很容易就追到了……”技术人员的声音越来越小,最后几乎听不见。“追到了在哪里?

”技术人员艰难地回过头,脸上是一种见鬼了的表情。“长官……信号源在Z国,

江城……一个叫薄家老宅的地方。”杰克逊上校沉默了。薄家老宅?他知道那个地方。

整个情报界都知道那个地方——那是Z国薄家的住所,薄寒时的私人领地。薄寒时,

那个传说中的男人。“难道是薄寒时在出手?”一名下属猜测。

杰克逊上校摇头:“薄寒时是金融大鳄,不是黑客。他的团队再厉害,

也不可能用出这种手段。”“那会是谁?”没有人能回答。

杰克逊上校盯着屏幕上的信号源坐标,沉默良久,忽然开口:“把这段监控封存,

列为最高机密。我要立刻去见局长。”江城,薄家老宅年年吃完了最后一块苹果,拍拍小手。

平板上,进度条已经走到100%。加固完成!是否需要进一步优化?年年点了否。

她伸了个小小的懒腰,关掉那个黑色盾牌软件,重新打开小猪佩奇。动画片里,

佩奇和乔治还在泥坑里跳来跳去。年年抱着平板,咯咯笑起来。厨房里,周叔正在准备晚餐。

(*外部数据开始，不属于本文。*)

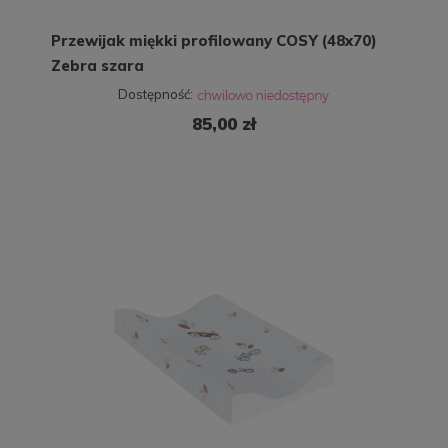
Przewijak miękki profilowany COSY (48x70)
Zebra szara
Dostępność:
85,00 zł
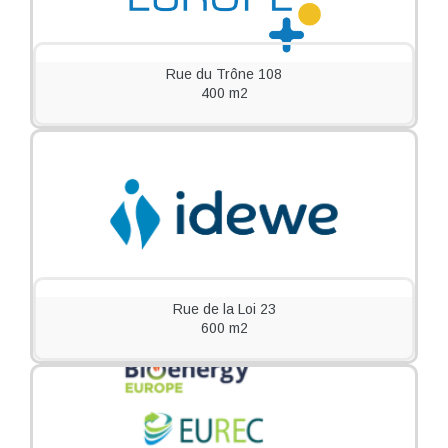
Rue du Trône 108
400 m2
Rue de la Loi 23
600 m2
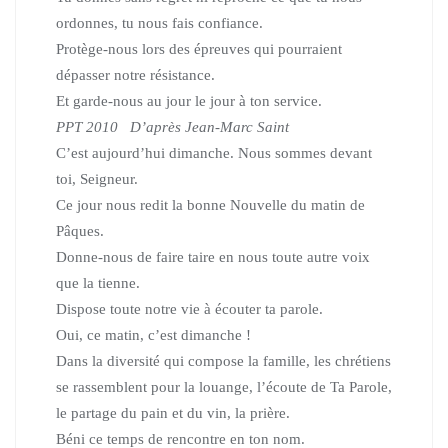
ordonnes, tu nous fais confiance.
Protège-nous lors des épreuves qui pourraient
dépasser notre résistance.
Et garde-nous au jour le jour à ton service.
PPT 2010 D’après Jean-Marc Saint
C’est aujourd’hui dimanche. Nous sommes devant
toi, Seigneur.
Ce jour nous redit la bonne Nouvelle du matin de
Pâques.
Donne-nous de faire taire en nous toute autre voix
que la tienne.
Dispose toute notre vie à écouter ta parole.
Oui, ce matin, c’est dimanche !
Dans la diversité qui compose la famille, les chrétiens
se rassemblent pour la louange, l’écoute de Ta Parole,
le partage du pain et du vin, la prière.
Béni ce temps de rencontre en ton nom.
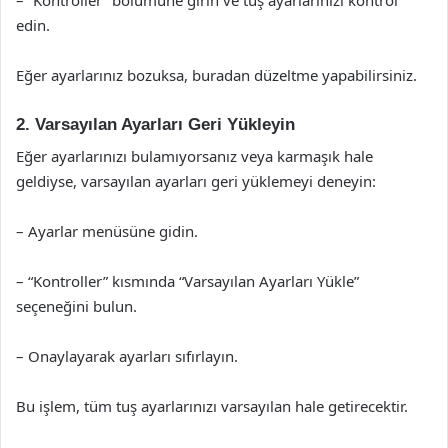
edin.
Eğer ayarlarınız bozuksa, buradan düzeltme yapabilirsiniz.
2. Varsayılan Ayarları Geri Yükleyin
Eğer ayarlarınızı bulamıyorsanız veya karmaşık hale
geldiyse, varsayılan ayarları geri yüklemeyi deneyin:
– Ayarlar menüsüne gidin.
– “Kontroller” kısmında “Varsayılan Ayarları Yükle”
seçeneğini bulun.
– Onaylayarak ayarları sıfırlayın.
Bu işlem, tüm tuş ayarlarınızı varsayılan hale getirecektir.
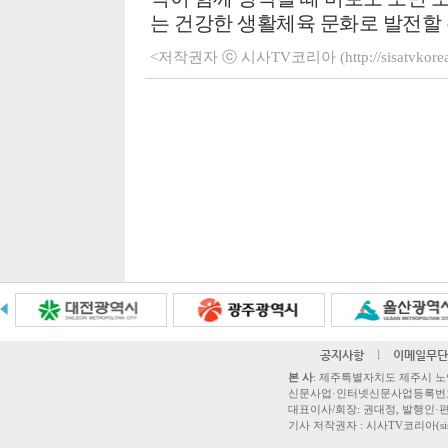
는 건강한 생활체육 문화로 발전할 
<저작권자 ⓒ 시사TV코리아 (http://sisatvko
공지사항
l
이메일무단
본 사
: 제주특별자치도 제주시 노연로 42,
신문사업·인터넷신문사업등록번호 제주
대표이사/회장: 권대정, 발행인·편집
기사 저작권자 : 시사TV코리아(sisatvk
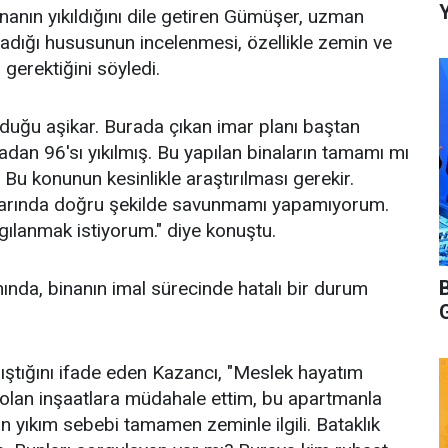
Y
inanın yıkıldığını dile getiren Gümüşer, uzman
adığı hususunun incelenmesi, özellikle zemin ve
 gerektiğini söyledi.
lduğu aşikar. Burada çıkan imar planı baştan
adan 96'sı yıkılmış. Bu yapılan binaların tamamı mı
 Bu konunun kesinlikle araştırılması gerekir.
rtlarında doğru şekilde savunmamı yapamıyorum.
ılanmak istiyorum." diye konuştu.
nda, binanın imal sürecinde hatalı bir durum
lıştığını ifade eden Kazancı, "Meslek hayatım
 olan inşaatlara müdahale ettim, bu apartmanla
n yıkım sebebi tamamen zeminle ilgili. Bataklık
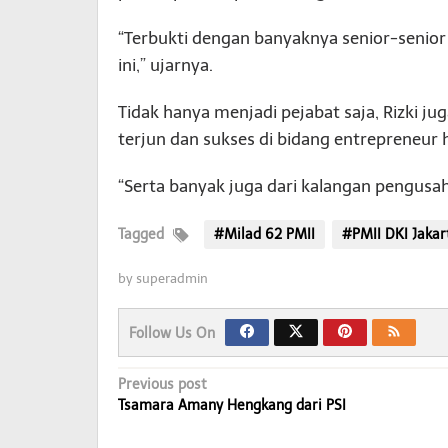
“Terbukti dengan banyaknya senior-senior
ini,” ujarnya.
Tidak hanya menjadi pejabat saja, Rizki 
terjun dan sukses di bidang entrepreneur 
“Serta banyak juga dari kalangan pengus
Tagged
#Milad 62 PMII
#PMII DKI Jakar
by
superadmin
Follow Us On
Post
Previous post
Tsamara Amany Hengkang dari PSI
navigation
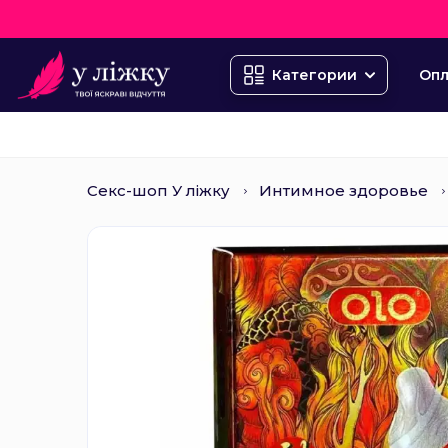
Опл
Категории
Секс-шоп У ліжку
Интимное здоровье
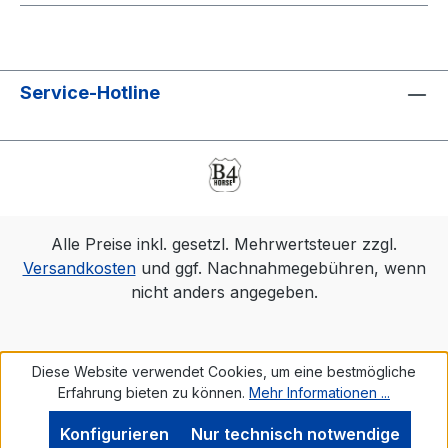
Service-Hotline
Alle Preise inkl. gesetzl. Mehrwertsteuer zzgl.
Versandkosten
und ggf. Nachnahmegebühren, wenn
nicht anders angegeben.
Diese Website verwendet Cookies, um eine bestmögliche
Erfahrung bieten zu können.
Mehr Informationen ...
Konfigurieren
Nur technisch notwendige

今天他打算做年年最爱吃的糖醋排骨和玉米浓汤,还准备烤几个小饼干当零食。他一边忙活,

一边哼着小曲,心情好得不得了。完全不知道就在刚才,他正在照顾的这个三岁半的小家伙,

刚刚让半个地球的网络安全专家集体失眠。客厅里,年年看了一会儿动画片,忽然想起什么。

她拿起平板,打开一个浏览器,输入了一串奇怪的网址。网页打开,

是一个看起来普普通通的论坛,全是看不懂的外文。但如果有人能破解它的表层伪装,

就会发现——这是全球最顶尖黑客的隐秘聚集地,能进来的人不超过一百个。

年年在论坛上发了一个帖子:刚才路过F国,顺手帮他们修了修墙。那个墙太脆了,

一碰就碎,我给换了个新的。如果有认识F国的人,记得告诉他们一声,不用谢我啦。

帖子下面,附了一个小小的笑脸。发完帖子,年年退出论坛,关掉平板,打了个哈欠。

有点困。她抱着布娃娃,在沙发上蜷成小小的一团,闭上眼睛。阳光从落地窗洒进来,

照在她身上,暖洋洋的。几分钟后,均匀的呼吸声响起。她睡着了。睡得很香。论坛里,

炸锅了。最先看到帖子的是一个叫“幽灵”的黑客。他是M国人,三十五岁,

在黑客圈子里摸爬滚打了十五年,自认为见过大风大浪。但看到这个帖子的时候,

他的手抖了一下。他点开附件,那是一串代码片段。幽灵看了三秒钟,关上帖子,深呼吸,

然后重新打开。再看三秒钟,又关上。如此反复五次后,

他颤抖着手在下面回复:这是你写的?很快有人跟着回复:幽灵,你发什么疯?

这谁写的?幽灵:你们自己看。于是越来越多的人点开那个附件,

然后陷入同样的震惊。一个小时后,这个只有一百人的隐秘论坛里,

已经有九十九个人回复了。唯一没回复的那个,是楼主本人。